**Exercise goal**. Leave out the pictures, then output the lines of the records below from the first through the one containing "X0157824Y0033650D03*".

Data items
---+---
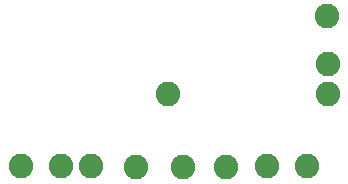
<source format=gbs>
G75*
%MOIN*%
%OFA0B0*%
%FSLAX25Y25*%
%IPPOS*%
%LPD*%
%AMOC8*
5,1,8,0,0,1.08239X$1,22.5*
%
%ADD10C,0.08200*%
D10*
X0062312Y0033769D03*
X0075894Y0033690D03*
X0085894Y0033690D03*
X0100737Y0033375D03*
X0116367Y0033178D03*
X0130658Y0033375D03*
X0144359Y0033769D03*
X0157824Y0033650D03*
X0164792Y0057469D03*
X0164792Y0067469D03*
X0164517Y0083454D03*
X0111603Y0057469D03*
M02*

</source>
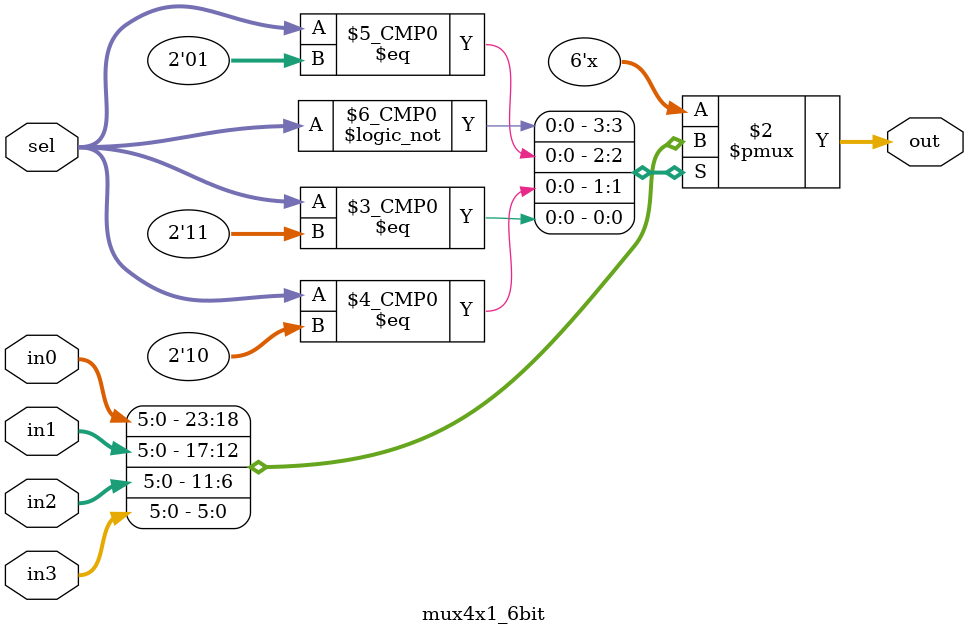
<source format=v>
module mux4x1_6bit (
    input [5:0] in0,
    input [5:0] in1,
    input [5:0] in2,
    input [5:0] in3,
    input [1:0] sel,
    output reg [5:0] out
);

always @(*) begin
    case(sel)
        2'b00: out = in0;
        2'b01: out = in1;
        2'b10: out = in2;
        2'b11: out = in3;
        default: out = 6'b000000; // Default case
    endcase
end

endmodule



</source>
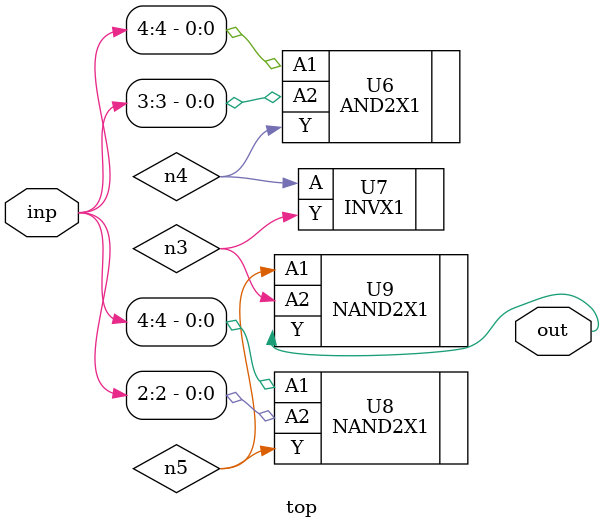
<source format=sv>


module top ( inp, out );
  input [4:0] inp;
  output out;
  wire   n3, n4, n5;

  AND2X1 U6 ( .A1(inp[4]), .A2(inp[3]), .Y(n4) );
  INVX1 U7 ( .A(n4), .Y(n3) );
  NAND2X1 U8 ( .A1(inp[4]), .A2(inp[2]), .Y(n5) );
  NAND2X1 U9 ( .A1(n5), .A2(n3), .Y(out) );
endmodule


</source>
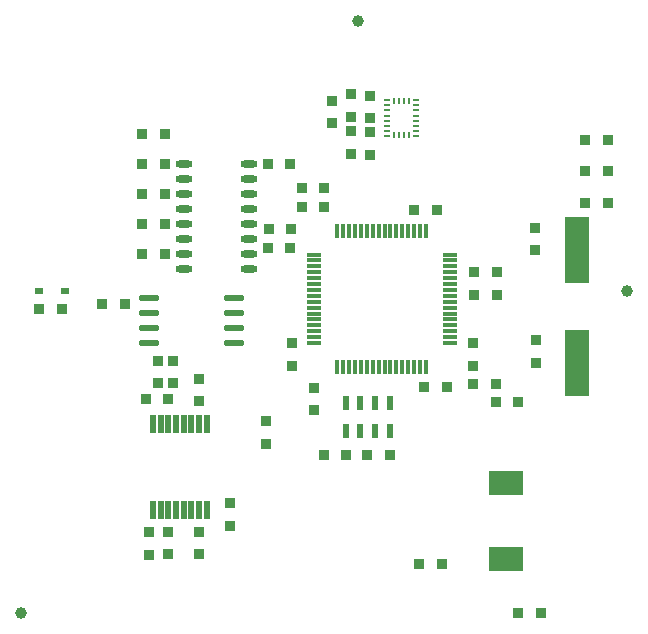
<source format=gtp>
G04*
G04 #@! TF.GenerationSoftware,Altium Limited,Altium Designer,20.2.6 (244)*
G04*
G04 Layer_Color=8421504*
%FSLAX44Y44*%
%MOMM*%
G71*
G04*
G04 #@! TF.SameCoordinates,D8BAA703-6470-441F-A09B-1F1B88CACBC1*
G04*
G04*
G04 #@! TF.FilePolarity,Positive*
G04*
G01*
G75*
G04:AMPARAMS|DCode=17|XSize=1.61mm|YSize=0.58mm|CornerRadius=0.145mm|HoleSize=0mm|Usage=FLASHONLY|Rotation=180.000|XOffset=0mm|YOffset=0mm|HoleType=Round|Shape=RoundedRectangle|*
%AMROUNDEDRECTD17*
21,1,1.6100,0.2900,0,0,180.0*
21,1,1.3200,0.5800,0,0,180.0*
1,1,0.2900,-0.6600,0.1450*
1,1,0.2900,0.6600,0.1450*
1,1,0.2900,0.6600,-0.1450*
1,1,0.2900,-0.6600,-0.1450*
%
%ADD17ROUNDEDRECTD17*%
%ADD18R,0.3000X1.2000*%
%ADD19R,1.2000X0.3000*%
%ADD20R,3.0000X2.0000*%
%ADD21R,0.5000X1.6500*%
%ADD22R,0.9000X0.9000*%
%ADD23R,0.5300X1.3100*%
%ADD24O,1.4500X0.6000*%
%ADD25R,0.5300X0.2800*%
%ADD26R,0.2800X0.5300*%
%ADD27R,0.8000X0.5000*%
%ADD28R,2.1000X5.6000*%
%ADD29R,0.9000X0.9000*%
%ADD30C,1.0000*%
D17*
X142950Y287950D02*
D03*
Y300650D02*
D03*
Y313350D02*
D03*
Y326050D02*
D03*
X215050D02*
D03*
Y313350D02*
D03*
Y300650D02*
D03*
Y287950D02*
D03*
D18*
X377500Y267500D02*
D03*
X372501D02*
D03*
X367501D02*
D03*
X362500D02*
D03*
X357501D02*
D03*
X352500D02*
D03*
X347500D02*
D03*
X342501D02*
D03*
X337500D02*
D03*
X332501D02*
D03*
X327500D02*
D03*
X322500D02*
D03*
X317501D02*
D03*
X312500D02*
D03*
X307501D02*
D03*
X302501D02*
D03*
Y382500D02*
D03*
X307501D02*
D03*
X312500D02*
D03*
X317501D02*
D03*
X322500D02*
D03*
X327500D02*
D03*
X332501D02*
D03*
X337500D02*
D03*
X342501D02*
D03*
X347500D02*
D03*
X352500D02*
D03*
X357501D02*
D03*
X362500D02*
D03*
X367501D02*
D03*
X372501D02*
D03*
X377500D02*
D03*
D19*
X282501Y287500D02*
D03*
Y292500D02*
D03*
Y297500D02*
D03*
Y302500D02*
D03*
Y307500D02*
D03*
Y312500D02*
D03*
Y317500D02*
D03*
Y322500D02*
D03*
Y327500D02*
D03*
Y332500D02*
D03*
Y337500D02*
D03*
Y342500D02*
D03*
Y347500D02*
D03*
Y352500D02*
D03*
Y357500D02*
D03*
Y362500D02*
D03*
X397501D02*
D03*
Y357500D02*
D03*
Y352500D02*
D03*
Y347500D02*
D03*
Y342500D02*
D03*
Y337500D02*
D03*
Y332500D02*
D03*
Y327500D02*
D03*
Y322500D02*
D03*
Y317500D02*
D03*
Y312500D02*
D03*
Y307500D02*
D03*
Y302500D02*
D03*
Y297500D02*
D03*
Y292500D02*
D03*
Y287500D02*
D03*
D20*
X445516Y168906D02*
D03*
Y104906D02*
D03*
D21*
X146501Y146520D02*
D03*
X153000D02*
D03*
X159501D02*
D03*
X166000D02*
D03*
X172500D02*
D03*
X179000D02*
D03*
X185501D02*
D03*
X192001D02*
D03*
X146501Y219020D02*
D03*
X153000D02*
D03*
X159501D02*
D03*
X166000D02*
D03*
X172500D02*
D03*
X179000D02*
D03*
X185501D02*
D03*
X192001D02*
D03*
D22*
X371754Y100838D02*
D03*
X390754D02*
D03*
X474828Y58674D02*
D03*
X455828D02*
D03*
X272500Y402520D02*
D03*
X291501D02*
D03*
X272500Y419000D02*
D03*
X291500D02*
D03*
X436848Y238017D02*
D03*
X455848D02*
D03*
X417501Y252563D02*
D03*
X436501D02*
D03*
X531340Y406400D02*
D03*
X512340D02*
D03*
X531340Y433070D02*
D03*
X512340D02*
D03*
X531340Y459740D02*
D03*
X512340D02*
D03*
X386501Y400520D02*
D03*
X367501D02*
D03*
X376000Y250000D02*
D03*
X395000D02*
D03*
X159501Y240520D02*
D03*
X140500D02*
D03*
X137210Y439420D02*
D03*
X156210D02*
D03*
X291000Y193000D02*
D03*
X310000D02*
D03*
X347000Y193000D02*
D03*
X328000D02*
D03*
X69000Y316000D02*
D03*
X50000D02*
D03*
X156210Y464820D02*
D03*
X137210D02*
D03*
X156210Y414020D02*
D03*
X137210D02*
D03*
X262840Y439420D02*
D03*
X243840D02*
D03*
X137210Y388620D02*
D03*
X156210D02*
D03*
X137210Y363220D02*
D03*
X156210D02*
D03*
X262500Y368000D02*
D03*
X243500D02*
D03*
X244500Y384000D02*
D03*
X263500D02*
D03*
X122500Y321000D02*
D03*
X103500D02*
D03*
D23*
X309500Y213000D02*
D03*
Y237000D02*
D03*
X322000Y213000D02*
D03*
X334500D02*
D03*
X347000D02*
D03*
Y237000D02*
D03*
X334500D02*
D03*
X322000D02*
D03*
D24*
X173000Y439400D02*
D03*
Y426700D02*
D03*
Y414000D02*
D03*
Y401300D02*
D03*
Y388600D02*
D03*
Y375900D02*
D03*
Y363200D02*
D03*
Y350500D02*
D03*
X227500Y439400D02*
D03*
Y426700D02*
D03*
Y414000D02*
D03*
Y401300D02*
D03*
Y388600D02*
D03*
Y375900D02*
D03*
Y363200D02*
D03*
Y350500D02*
D03*
D25*
X344800Y467250D02*
D03*
Y471550D02*
D03*
Y475850D02*
D03*
Y480150D02*
D03*
Y484450D02*
D03*
Y488750D02*
D03*
Y493050D02*
D03*
X369200D02*
D03*
Y488750D02*
D03*
Y484450D02*
D03*
Y480150D02*
D03*
Y475850D02*
D03*
Y471550D02*
D03*
Y467250D02*
D03*
Y462950D02*
D03*
X344800D02*
D03*
D26*
X350550Y492700D02*
D03*
X354850D02*
D03*
X359150D02*
D03*
X363450D02*
D03*
Y463300D02*
D03*
X359150D02*
D03*
X354850D02*
D03*
X350550D02*
D03*
D27*
X72000Y332000D02*
D03*
X50000D02*
D03*
D28*
X505793Y366020D02*
D03*
Y271020D02*
D03*
D29*
X418501Y328520D02*
D03*
Y347520D02*
D03*
X437500Y328520D02*
D03*
Y347520D02*
D03*
X470500Y271020D02*
D03*
Y290020D02*
D03*
X469501Y366020D02*
D03*
Y385020D02*
D03*
X282501Y230520D02*
D03*
Y249520D02*
D03*
X185501Y238520D02*
D03*
Y257520D02*
D03*
X264501Y268520D02*
D03*
Y287520D02*
D03*
X417501Y268520D02*
D03*
Y287520D02*
D03*
X143000Y108500D02*
D03*
Y127500D02*
D03*
X212000Y152000D02*
D03*
Y133000D02*
D03*
X159500Y108562D02*
D03*
Y127563D02*
D03*
X185501Y108562D02*
D03*
Y127563D02*
D03*
X314000Y448000D02*
D03*
Y467000D02*
D03*
Y498000D02*
D03*
Y479000D02*
D03*
X330000Y497000D02*
D03*
Y478000D02*
D03*
Y447000D02*
D03*
Y466000D02*
D03*
X297674Y473500D02*
D03*
Y492500D02*
D03*
X242000Y221500D02*
D03*
Y202500D02*
D03*
X151000Y253500D02*
D03*
Y272500D02*
D03*
X163000D02*
D03*
Y253500D02*
D03*
D30*
X35000Y59000D02*
D03*
X548000Y332000D02*
D03*
X320000Y560000D02*
D03*
M02*

</source>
---+---
**Solved problem**.
<source format=gbs>
G75*
%MOIN*%
%OFA0B0*%
%FSLAX25Y25*%
%IPPOS*%
%LPD*%
%AMOC8*
5,1,8,0,0,1.08239X$1,22.5*
%
%ADD10C,0.08200*%
D10*
X0062312Y0033769D03*
X0075894Y0033690D03*
X0085894Y0033690D03*
X0100737Y0033375D03*
X0116367Y0033178D03*
X0130658Y0033375D03*
X0144359Y0033769D03*
X0157824Y0033650D03*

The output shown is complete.